* WHAT TO PRODUCE: Give the data again exactly as it appears, excluding any pictures.

* DATASET EXTRACT:
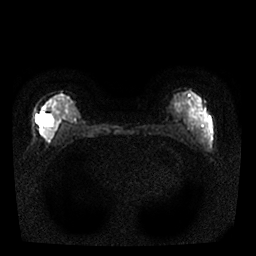
Breast MRI, one axial slice. Slice 10 of 25 in the series (ordered by position). Diffusion-weighted series; image 2 of 4 stored at this slice position (different b-values; order by instance number). 1.5 T. 4 mm slice thickness. 256 × 256 image matrix, field of view 310 × 310 mm. Female patient.
Annotated regions visible in this slice (outlined manually by an expert reader):
- tumour on diffusion-weighted imaging: box from (x=37, y=112) to (x=58, y=140) px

* ANSWER FOR THE TASK:
Breast MRI, one axial slice. Slice 10 of 25 in the series (ordered by position). Diffusion-weighted series; image 2 of 4 stored at this slice position (different b-values; order by instance number). 1.5 T. 4 mm slice thickness. 256 × 256 image matrix, field of view 310 × 310 mm. Female patient.
Annotated regions visible in this slice (outlined manually by an expert reader):
- tumour on diffusion-weighted imaging: box from (x=37, y=112) to (x=58, y=140) px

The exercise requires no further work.